BRUSSELS (Reuters) - The European Commission proposed on Friday cutting direct subsidies to farmers while increasing the share of funds going to smaller farms, attracting criticism from France and other countries that benefit most from EU agriculture aid.
Under plans for the EU’s budget for 2021-2027, farmers would receive around 232 billion euros ($271 billion) in direct support, a drop of more than 30 billion euros from the current seven-year budget.
The Commission proposed giving more money to small farms and recommended member states set aside at least 2 percent of their direct agriculture funds from the EU for young farmers, but acknowledged that this could encourage larger farms to simply split up.
“Nobody stops farmers from splitting the farms,” the EU agriculture commissioner Phil Hogan told a news conference.

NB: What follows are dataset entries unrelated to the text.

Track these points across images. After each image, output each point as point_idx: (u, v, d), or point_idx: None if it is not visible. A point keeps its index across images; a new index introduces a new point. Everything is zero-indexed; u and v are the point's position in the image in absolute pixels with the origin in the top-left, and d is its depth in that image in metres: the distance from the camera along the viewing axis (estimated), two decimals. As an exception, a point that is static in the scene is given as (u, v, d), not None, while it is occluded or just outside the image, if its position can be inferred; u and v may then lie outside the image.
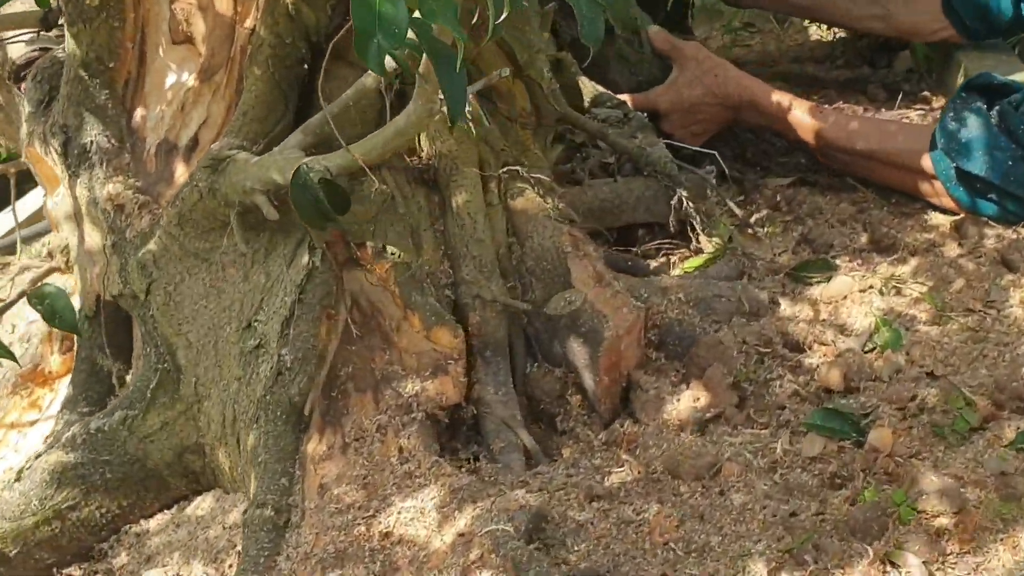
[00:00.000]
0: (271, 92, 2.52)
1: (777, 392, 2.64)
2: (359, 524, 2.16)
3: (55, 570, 2.43)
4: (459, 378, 2.45)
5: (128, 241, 2.55)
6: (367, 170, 2.26)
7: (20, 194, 3.16)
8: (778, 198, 3.56)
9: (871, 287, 2.95)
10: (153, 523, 2.51)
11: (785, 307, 2.97)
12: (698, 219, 3.27)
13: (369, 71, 2.25)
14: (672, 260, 3.32)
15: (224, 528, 2.39)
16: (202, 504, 2.51)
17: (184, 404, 2.47)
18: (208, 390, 2.46)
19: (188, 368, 2.48)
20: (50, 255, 2.84)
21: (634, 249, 3.37)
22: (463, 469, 2.42)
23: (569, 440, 2.64)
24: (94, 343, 2.63)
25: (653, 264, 3.34)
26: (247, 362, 2.40)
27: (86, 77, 2.56)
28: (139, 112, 2.65)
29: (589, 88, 3.69)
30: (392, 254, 2.56)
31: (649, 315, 2.83)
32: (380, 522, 2.17)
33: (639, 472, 2.45)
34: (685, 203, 3.23)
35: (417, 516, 2.17)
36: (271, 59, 2.47)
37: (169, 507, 2.55)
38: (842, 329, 2.86)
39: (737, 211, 3.34)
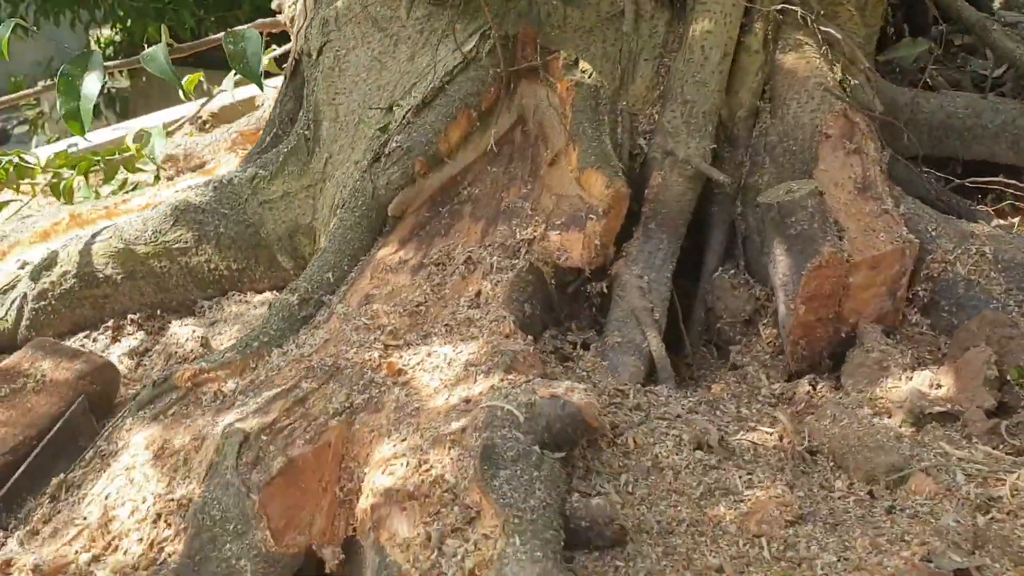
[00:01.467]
0: None
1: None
2: (375, 348, 1.70)
3: (158, 312, 2.29)
4: (595, 239, 1.84)
5: (334, -5, 2.28)
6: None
7: None
8: None
9: None
10: (258, 298, 2.27)
11: None
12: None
13: None
14: (1030, 223, 2.33)
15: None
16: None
17: (310, 179, 2.17)
18: (335, 171, 2.13)
19: (326, 143, 2.17)
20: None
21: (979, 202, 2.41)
22: (553, 352, 1.84)
23: (733, 377, 1.91)
24: (287, 98, 2.42)
25: (997, 223, 2.37)
26: (371, 147, 2.02)
27: None
28: None
29: (1009, -17, 2.71)
30: (583, 72, 2.00)
31: (927, 262, 1.95)
32: (401, 357, 1.69)
33: (788, 440, 1.69)
34: (1072, 145, 2.21)
35: (442, 365, 1.66)
36: None
37: (280, 288, 2.28)
38: None
39: None
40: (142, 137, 2.93)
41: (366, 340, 1.72)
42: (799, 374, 1.88)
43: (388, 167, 1.91)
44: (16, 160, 3.14)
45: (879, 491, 1.60)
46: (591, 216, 1.86)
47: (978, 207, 2.27)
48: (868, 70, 2.13)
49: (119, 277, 2.26)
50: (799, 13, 2.01)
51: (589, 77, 1.98)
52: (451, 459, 1.45)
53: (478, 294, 1.81)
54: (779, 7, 2.03)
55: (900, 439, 1.64)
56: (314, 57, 2.24)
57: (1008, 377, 1.74)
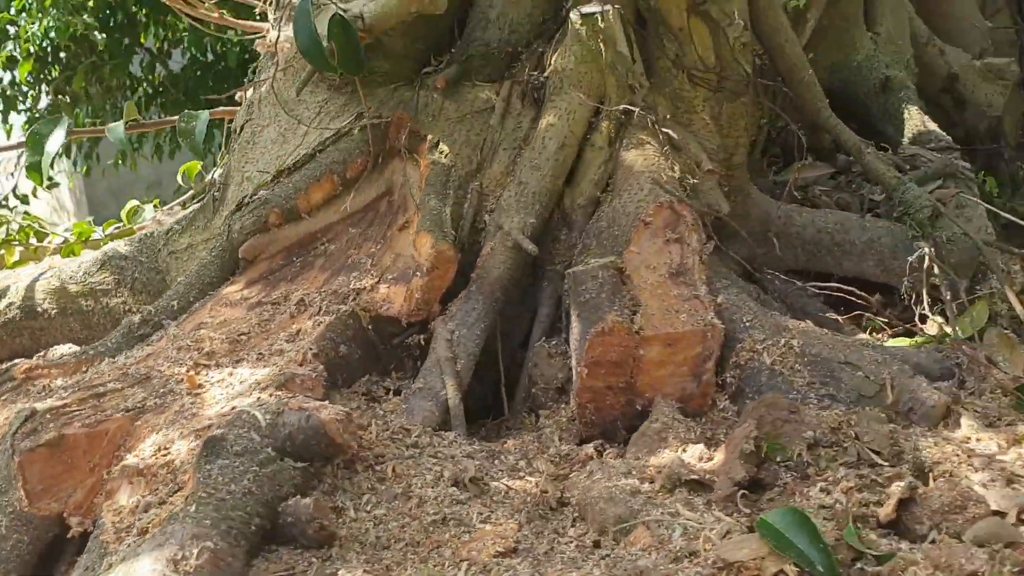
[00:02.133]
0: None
1: (812, 481, 1.72)
2: (185, 364, 1.92)
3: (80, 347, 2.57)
4: (416, 293, 2.03)
5: (261, 81, 2.61)
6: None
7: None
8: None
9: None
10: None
11: (965, 429, 1.91)
12: (947, 292, 2.28)
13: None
14: (883, 338, 2.37)
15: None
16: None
17: (210, 233, 2.45)
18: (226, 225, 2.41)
19: (229, 202, 2.45)
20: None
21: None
22: (365, 394, 2.01)
23: (531, 437, 2.02)
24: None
25: (850, 331, 2.42)
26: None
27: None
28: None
29: (917, 121, 2.83)
30: (442, 153, 2.24)
31: (737, 350, 2.05)
32: (207, 374, 1.90)
33: (538, 489, 1.79)
34: (926, 263, 2.28)
35: (235, 383, 1.85)
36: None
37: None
38: (1012, 481, 1.74)
39: (1017, 303, 2.25)
40: (135, 211, 3.32)
41: (182, 358, 1.94)
42: (591, 439, 1.98)
43: (244, 215, 2.17)
44: (36, 225, 3.60)
45: (606, 541, 1.67)
46: (417, 273, 2.05)
47: (830, 315, 2.34)
48: (720, 174, 2.27)
49: (53, 312, 2.56)
50: (636, 113, 2.20)
51: (445, 157, 2.21)
52: (188, 448, 1.63)
53: (299, 332, 2.01)
54: (622, 108, 2.23)
55: (635, 495, 1.71)
56: (237, 133, 2.56)
57: (766, 453, 1.80)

The agriculture ministers of France, Spain, Portugal, Ireland, Finland and Greece immediately issued a joint statement saying they opposed the proposed cuts - which must be approved by all 27 EU members - and called for maintaining current spending levels.
French farmers would still receive the highest share of EU direct payments at more than 44 billion euros in the 2021-2027 period, but down from the 47.7 billion euros they received between 2014 and 2020.

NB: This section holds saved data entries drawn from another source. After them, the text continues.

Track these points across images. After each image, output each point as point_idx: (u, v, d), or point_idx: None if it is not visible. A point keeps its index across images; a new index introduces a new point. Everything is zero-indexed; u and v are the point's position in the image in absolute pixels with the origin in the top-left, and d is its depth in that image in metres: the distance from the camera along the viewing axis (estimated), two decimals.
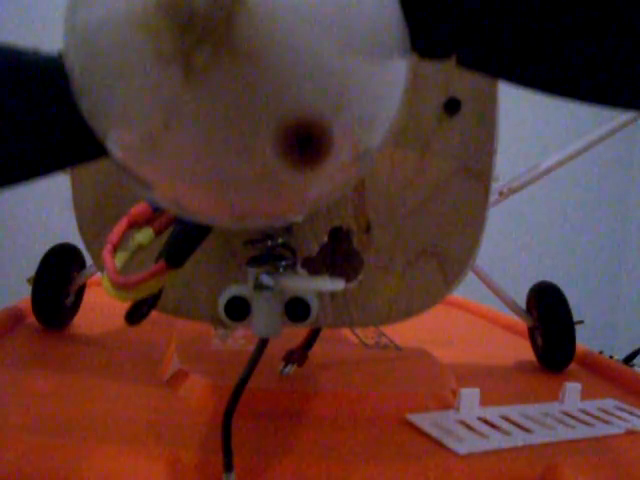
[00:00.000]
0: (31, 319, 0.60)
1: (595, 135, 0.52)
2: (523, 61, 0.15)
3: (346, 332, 0.61)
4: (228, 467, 0.30)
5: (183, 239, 0.25)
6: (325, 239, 0.29)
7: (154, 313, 0.34)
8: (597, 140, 0.52)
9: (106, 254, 0.22)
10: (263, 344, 0.30)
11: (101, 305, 0.59)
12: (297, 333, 0.44)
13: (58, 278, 0.58)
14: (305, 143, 0.12)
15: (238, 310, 0.27)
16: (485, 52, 0.15)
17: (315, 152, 0.13)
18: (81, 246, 0.34)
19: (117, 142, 0.13)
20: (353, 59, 0.12)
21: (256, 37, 0.11)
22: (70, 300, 0.60)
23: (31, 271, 0.59)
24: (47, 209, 1.07)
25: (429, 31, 0.15)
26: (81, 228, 0.32)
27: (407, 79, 0.15)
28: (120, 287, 0.22)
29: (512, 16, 0.14)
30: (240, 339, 0.54)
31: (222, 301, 0.28)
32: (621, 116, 0.51)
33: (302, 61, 0.11)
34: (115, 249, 0.23)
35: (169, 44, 0.11)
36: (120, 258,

Direct payments to farmers would still form the bulk of EU agriculture spending, or one fifth of all EU expenditure in the planned 1.1-trillion-euro long-term budget.
Spanish farmers, the second top beneficiaries of EU money, would see their funding drop to 29.7 billion euros, from 31.7 billions. Direct payments to Italian farmers would decrease to 22.1 billion euros from 24 billion euros.
As part of a wider policy to divert some EU money to new sectors, like research and security, most EU countries would see a drop in direct aid to their farmers, except the Baltic countries and other smaller eastern EU states who would see their funding increase.